Items from a dataset
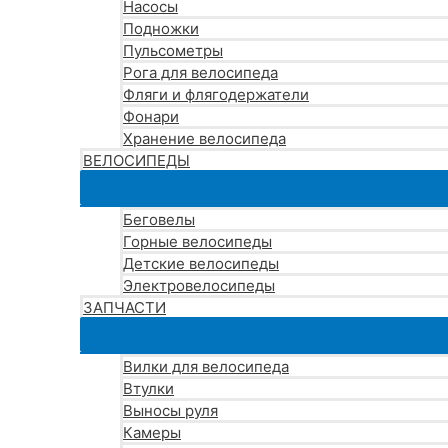
Насосы
Подножки
Пульсометры
Рога для велосипеда
Фляги и флягодержатели
Фонари
Хранение велосипеда
ВЕЛОСИПЕДЫ
Беговелы
Горные велосипеды
Детские велосипеды
Электровелосипеды
ЗАПЧАСТИ
Вилки для велосипеда
Втулки
Выносы руля
Камеры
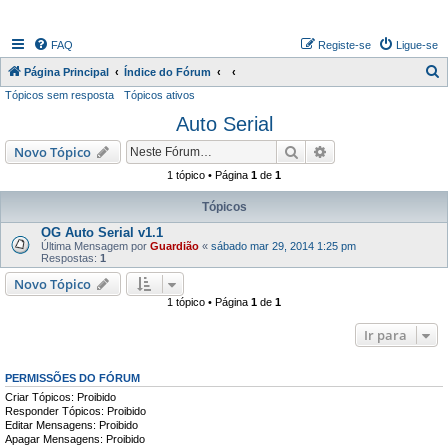
FAQ
Registe-se
Ligue-se
P
Página Principal
Índice do Fórum
Tópicos sem resposta
Tópicos ativos
e
Auto Serial
s
q
Pesquisar
Pesquisa avançada
Novo Tópico
u
1 tópico • Página
1
de
1
i
Tópicos
s
OG Auto Serial v1.1
a
Última Mensagem por
Guardião
«
sábado mar 29, 2014 1:25 pm
Respostas:
1
r
Novo Tópico
1 tópico • Página
1
de
1
Ir para
PERMISSÕES DO FÓRUM
Criar Tópicos: Proibido
Responder Tópicos: Proibido
Editar Mensagens: Proibido
Apagar Mensagens: Proibido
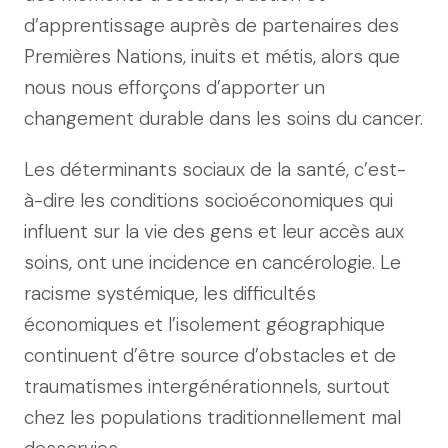
d’apprentissage auprès de partenaires des
Premières Nations, inuits et métis, alors que
nous nous efforçons d’apporter un
changement durable dans les soins du cancer.
Les déterminants sociaux de la santé, c’est-
à-dire les conditions socioéconomiques qui
influent sur la vie des gens et leur accès aux
soins, ont une incidence en cancérologie. Le
racisme systémique, les difficultés
économiques et l’isolement géographique
continuent d’être source d’obstacles et de
traumatismes intergénérationnels, surtout
chez les populations traditionnellement mal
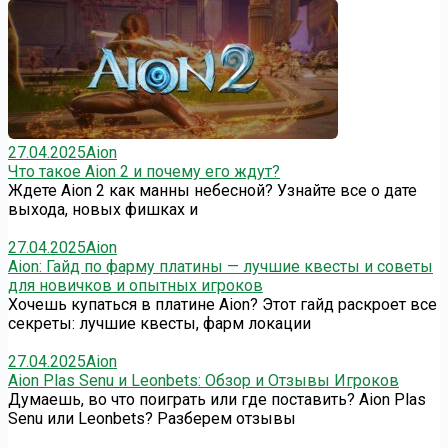
27.04.2025
Aion
Что такое Aion 2 и почему его ждут?
Ждете Aion 2 как манны небесной? Узнайте все о дате
выхода, новых фишках и
27.04.2025
Aion
Aion: Гайд по фарму платины — лучшие квесты и советы
для новичков и опытных игроков
Хочешь купаться в платине Aion? Этот гайд раскроет все
секреты: лучшие квесты, фарм локации
27.04.2025
Aion
Aion Plas Senu и Leonbets: Обзор и Отзывы Игроков
Думаешь, во что поиграть или где поставить? Aion Plas
Senu или Leonbets? Разберем отзывы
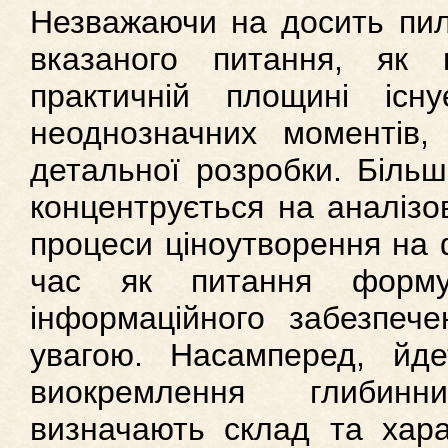
Незважаючи на досить пил
вказаного питання, як 
практичній площині існ
неоднозначних моментів,
детальної розробки. Більш
концентрується на аналізо
процеси ціноутворення на 
час як питання формув
інформаційного забезпеч
увагою. Насамперед, йде
виокремлення глибин
визначають склад та хара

WORK ITEM —
Copy out the text of every row above line by line, word for word. Leave the pictures out of your answer.

EXPECTED ANSWER —
Насосы
Подножки
Пульсометры
Рога для велосипеда
Фляги и флягодержатели
Фонари
Хранение велосипеда
ВЕЛОСИПЕДЫ
Беговелы
Горные велосипеды
Детские велосипеды
Электровелосипеды
ЗАПЧАСТИ
Вилки для велосипеда
Втулки
Выносы руля
Камеры
FAQ
Registe-se
Ligue-se
P
Página Principal
Índice do Fórum
Tópicos sem resposta
Tópicos ativos
e
Auto Serial
s
q
Pesquisar
Pesquisa avançada
Novo Tópico
u
1 tópico • Página
1
de
1
i
Tópicos
s
OG Auto Serial v1.1
a
Última Mensagem por
Guardião
«
sábado mar 29, 2014 1:25 pm
Respostas:
1
r
Novo Tópico
1 tópico • Página
1
de
1
Ir para
PERMISSÕES DO FÓRUM
Criar Tópicos: Proibido
Responder Tópicos: Proibido
Editar Mensagens: Proibido
Apagar Mensagens: Proibido
d’apprentissage auprès de partenaires des
Premières Nations, inuits et métis, alors que
nous nous efforçons d’apporter un
changement durable dans les soins du cancer.
Les déterminants sociaux de la santé, c’est-
à-dire les conditions socioéconomiques qui
influent sur la vie des gens et leur accès aux
soins, ont une incidence en cancérologie. Le
racisme systémique, les difficultés
économiques et l’isolement géographique
continuent d’être source d’obstacles et de
traumatismes intergénérationnels, surtout
chez les populations traditionnellement mal
27.04.2025
Aion
Что такое Aion 2 и почему его ждут?
Ждете Aion 2 как манны небесной? Узнайте все о дате
выхода, новых фишках и
27.04.2025
Aion
Aion: Гайд по фарму платины — лучшие квесты и советы
для новичков и опытных игроков
Хочешь купаться в платине Aion? Этот гайд раскроет все
секреты: лучшие квесты, фарм локации
27.04.2025
Aion
Aion Plas Senu и Leonbets: Обзор и Отзывы Игроков
Думаешь, во что поиграть или где поставить? Aion Plas
Senu или Leonbets? Разберем отзывы
Незважаючи на досить пил
вказаного питання, як 
практичній площині існ
неоднозначних моментів,
детальної розробки. Більш
концентрується на аналізо
процеси ціноутворення на 
час як питання формув
інформаційного забезпеч
увагою. Насамперед, йде
виокремлення глибин
визначають склад та хара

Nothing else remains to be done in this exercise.